When Manfred could eat not another spoonful, and had to use both hands to cover his yawns, one of the Herero servingmaids led him away to his room, and the count poured schnapps for Lothar and brought a box of Havanas for his approval while his wife fussed over the silver coffee pot.
When his cigar was drawing evenly the count told Lothar: ‘I received the letter you sent me from Windhoek, and I was most distressed to hear of your misfortune. Times are very difficult for all of us.’ He polished his monocle upon his sleeve before screwing it back into his eye and focusing it upon Lothar again. ‘Your sainted mother was a fine lady. There is nothing that I would not do for her son.’ He paused and drew upon the Havana, smiled thinly at the flavour and then said, ‘However—’
Lothar’s spirits dropped at that word, always the harbinger of denial and disappointment.
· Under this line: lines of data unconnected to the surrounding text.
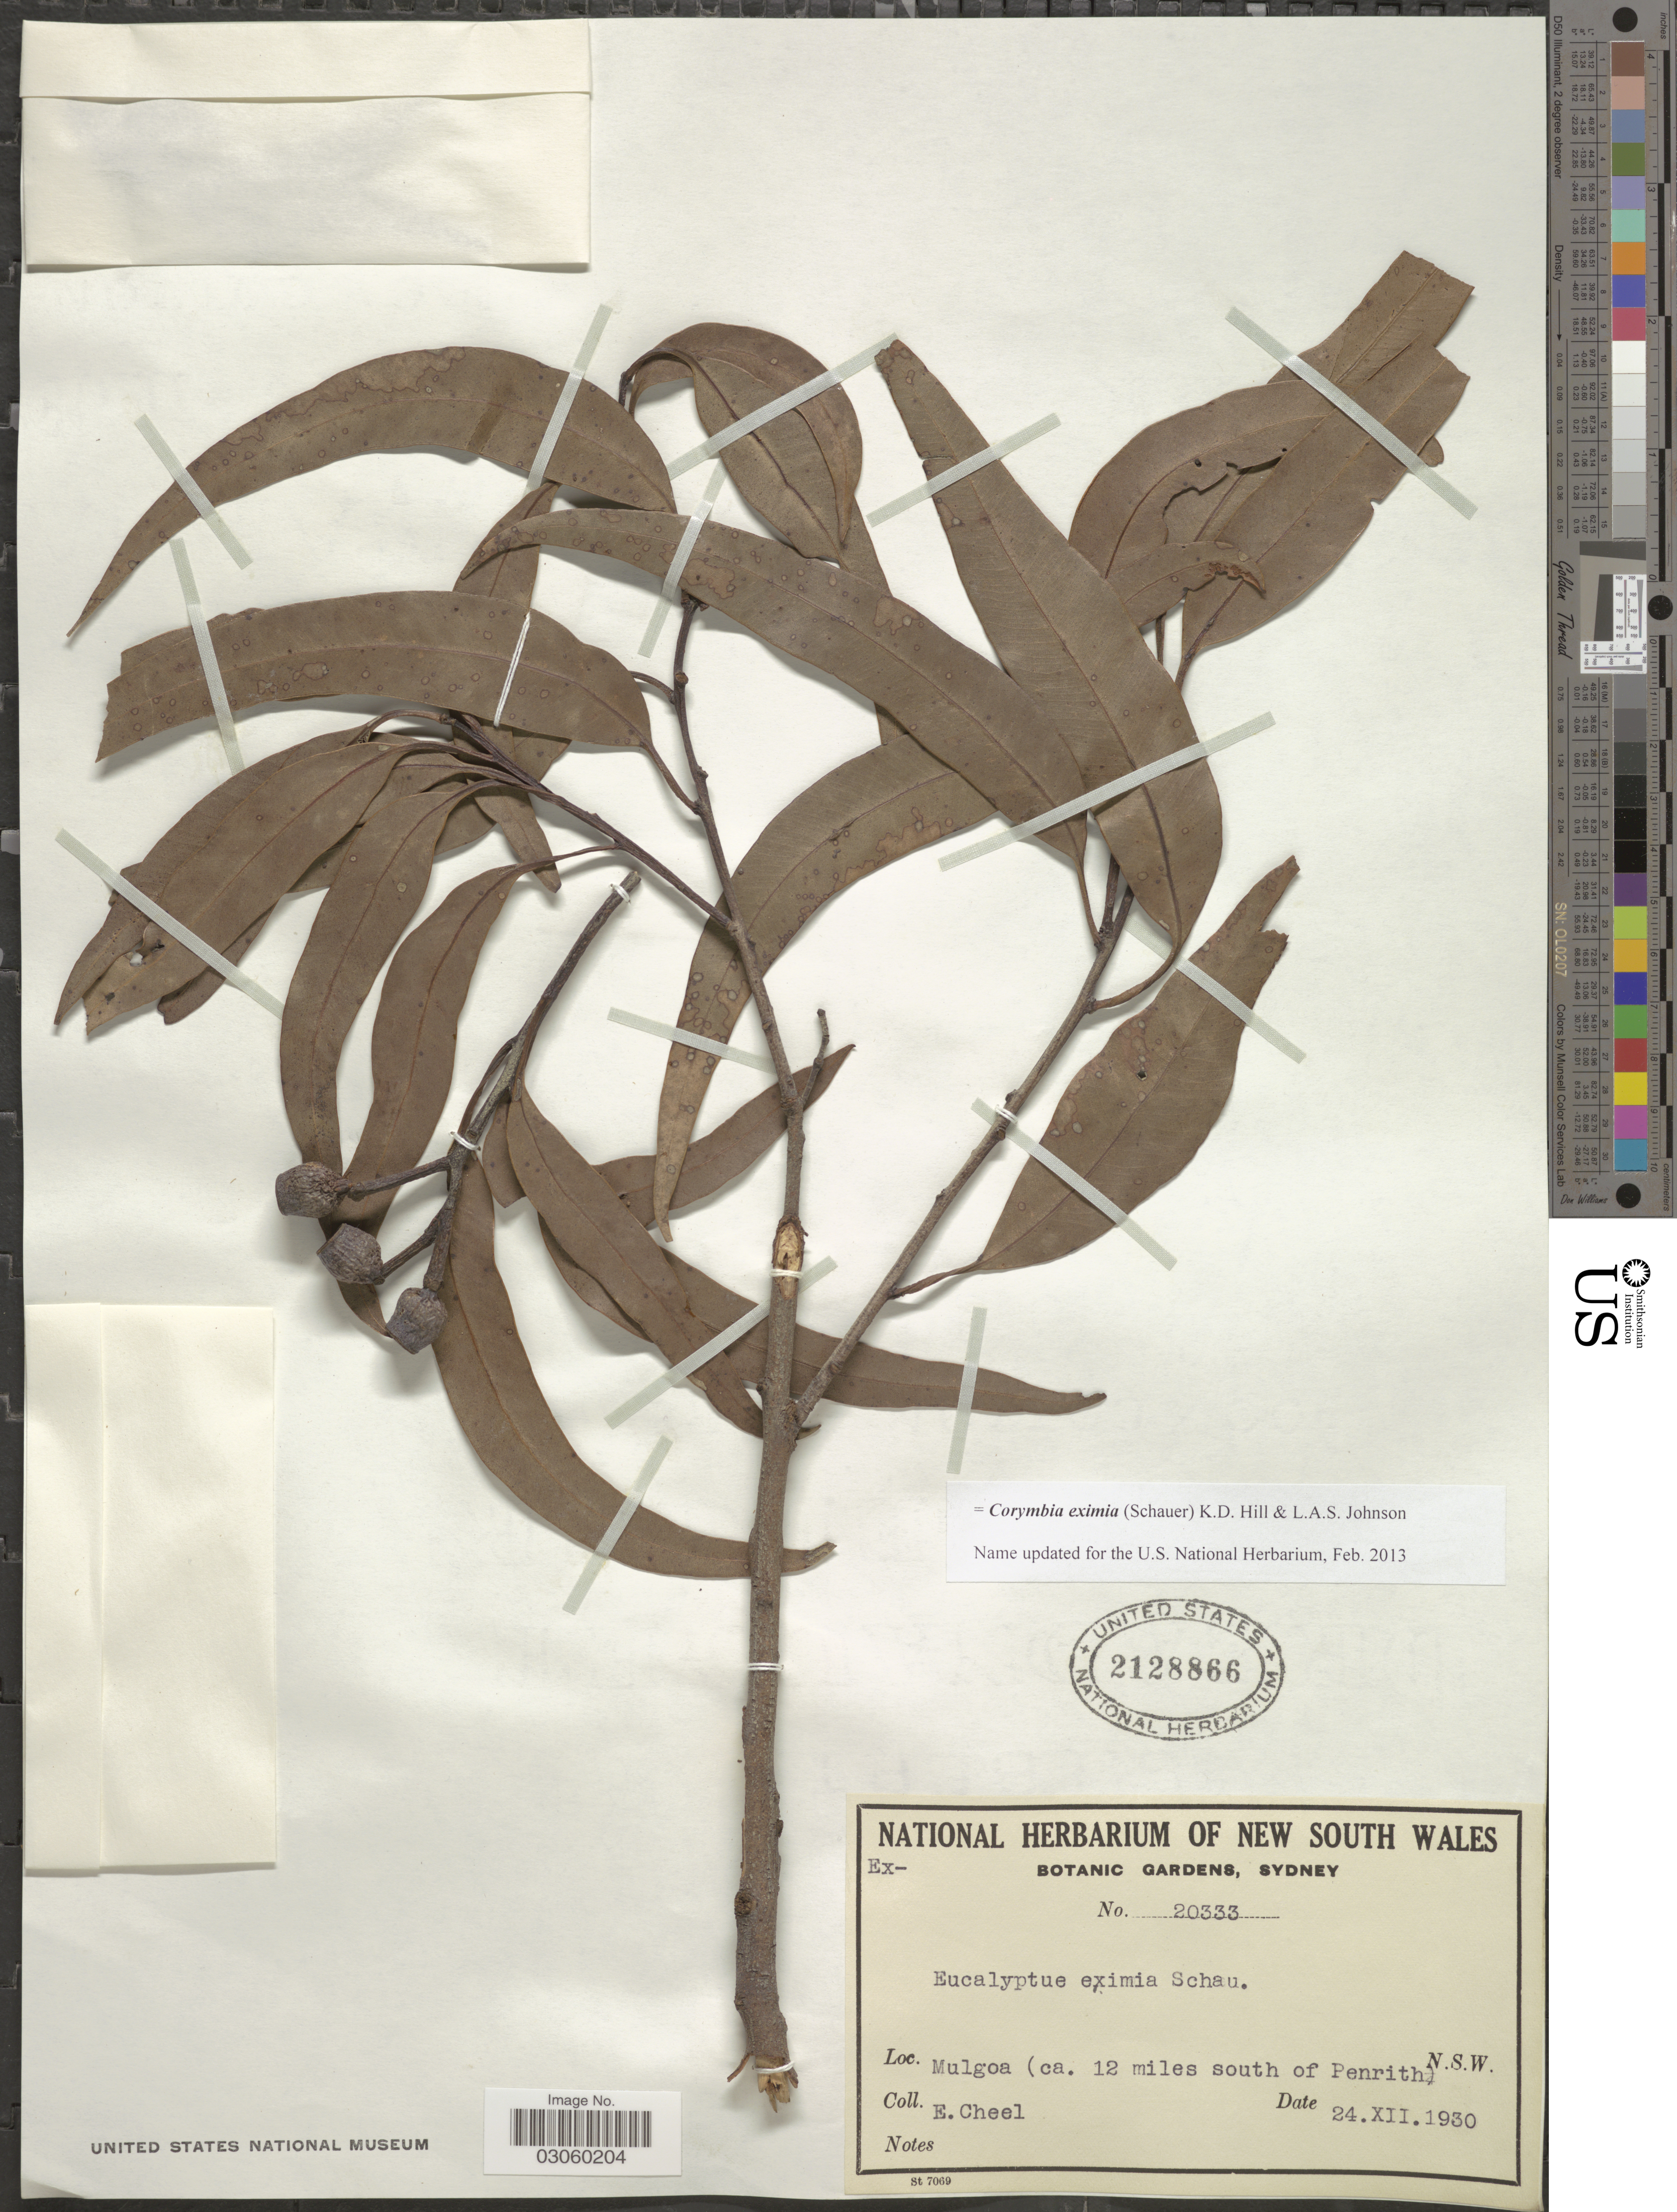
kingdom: Plantae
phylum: Tracheophyta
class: Magnoliopsida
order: Myrtales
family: Myrtaceae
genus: Corymbia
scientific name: Corymbia eximia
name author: (Schauer) K.D. Hill & L.A.S. Johnson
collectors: E. Cheel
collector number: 20333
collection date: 1930-12-24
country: Australia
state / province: New South Wales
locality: Mulgoa (ca. 12 miles south of Penrith) N.S.W.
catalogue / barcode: US 2128866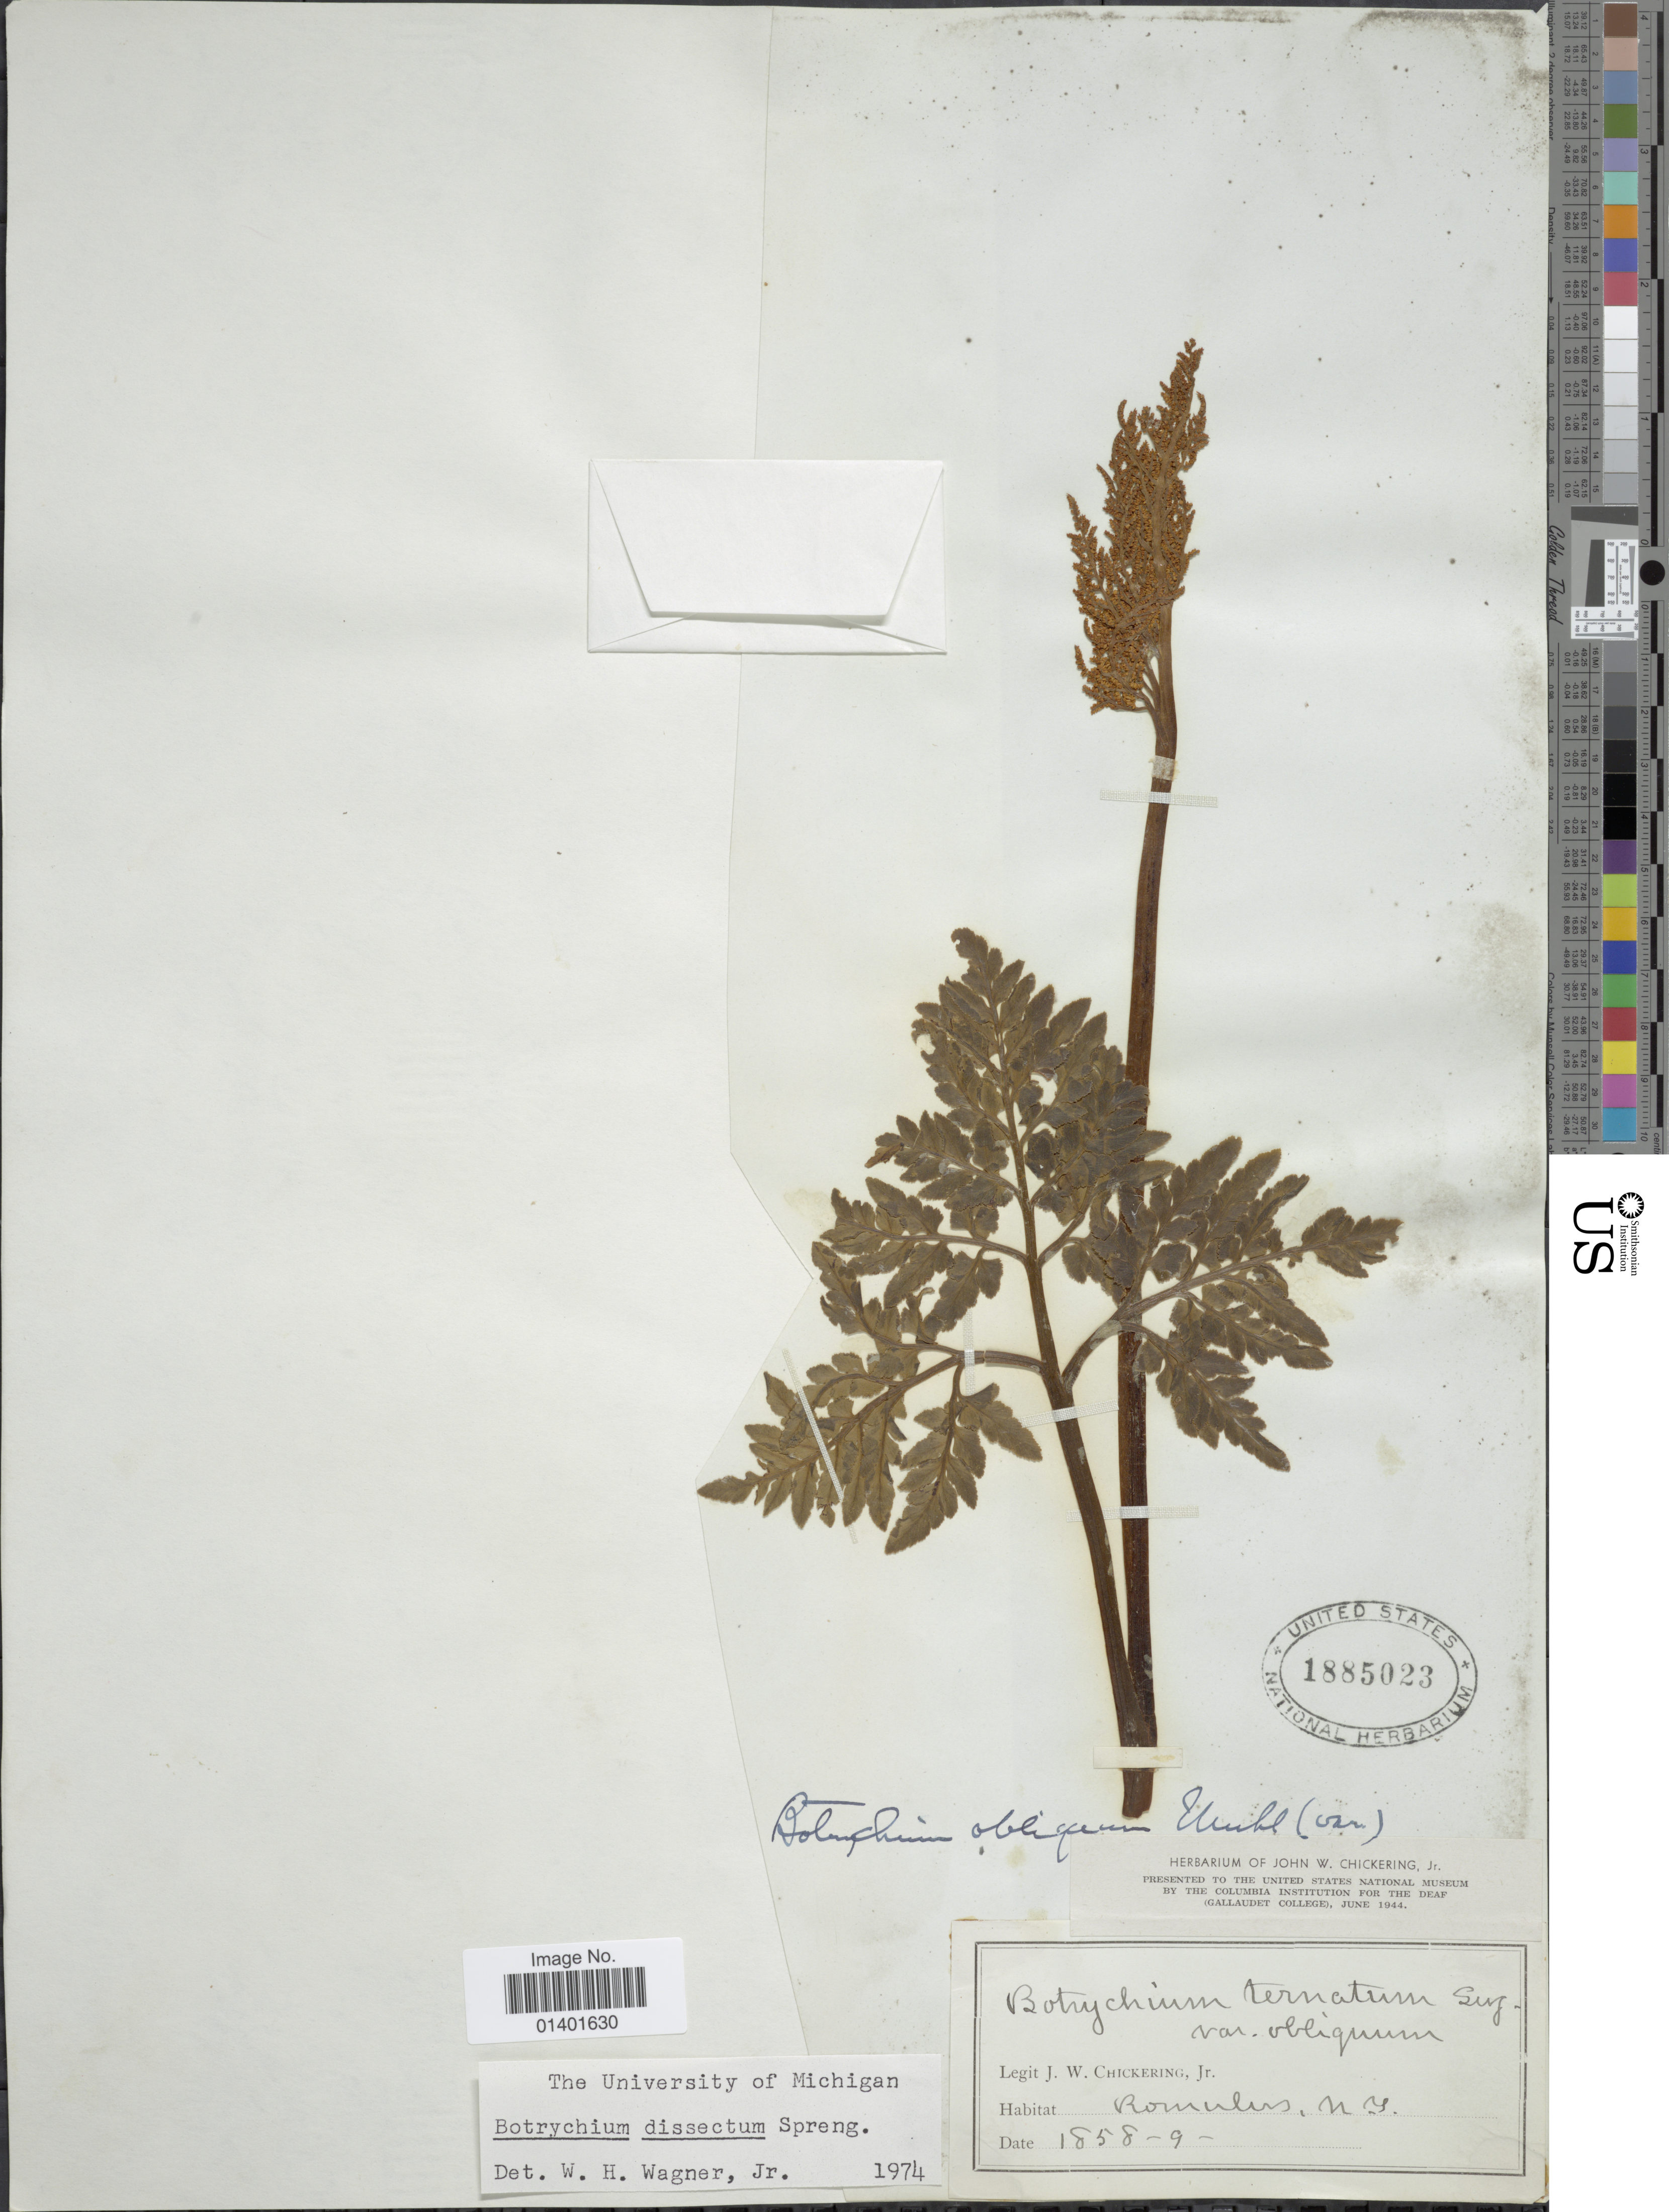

‘However, not two weeks before I received your letter the purchasing officer for the army remount department came out to the ranch and I sold him all our excess animals. I have retained only sufficient for our own needs.’
Though Lothar had seen at least forty fine horses in the herd grazing on the young pasture that grew around the ranch, he merely nodded in understanding.
‘Of course, I have a pair of excellent mules – big, strong beasts, that I could let you have at a nominal price – say fifty pounds.’
‘The pair?’ Lo
thar asked deferentially.
‘Each,’ said the count firmly. ‘As to the other suggestion in your letter, I make it a firm rule never to lend money to a friend. That way one avoids losing both friend and money.’
Lothar let that slide by, and instead returned to the count’s earlier remarks. ‘The army remount officer – he has been buying horses from all the estates in the district?’
‘I understand he has purchased almost a hundred.’ The count showed relief at Lothar’s gentlemanly acceptance of his refusal. ‘All excellent animals. He was interested only in the best – desert-hardened and salted against the horse-sickness.’
‘And he has shipped them south on the railway, I expect?’
‘Not yet,’ the count shook his head. ‘Or he had not done so when last I heard. He is holding them on the pool of the Swakop river on the far side of the town, resting them and letting them build up their strength for the rail journey. I heard that he plans to send them down the line when he has a hundred and fifty altogether.’
They left the fort the following morning after a gargantuan breakfast of sausage and prepared meats and eggs, all three of them riding up on the broad back of the grey mule for which Lothar had finally paid twenty pounds with the head halter thrown in to sweeten the bargain.
‘How were the servants’ quarters at the fort?’ Lothar asked.
‘Slave quarters, not servants’ quarters,’ Hendrick corrected him. ‘In them a man could starve to death or, from what I heard, be flogged to death by the count.’ Hendrick sighed. ‘If it had not been for the generosity and good nature of the youngest of the Herero maids—’
Lothar nudged him sharply in the ribs and shot a warning glance towards Manfred, and Hendrick went on smoothly.
‘So do we all escape on one sway-backed ancient mule,’ he observed. ‘They will never catch us on this gazelle-swift creature.’ He slapped the fat rump and the mule maintained its easy swaying gait, its hooves plopping in the dust.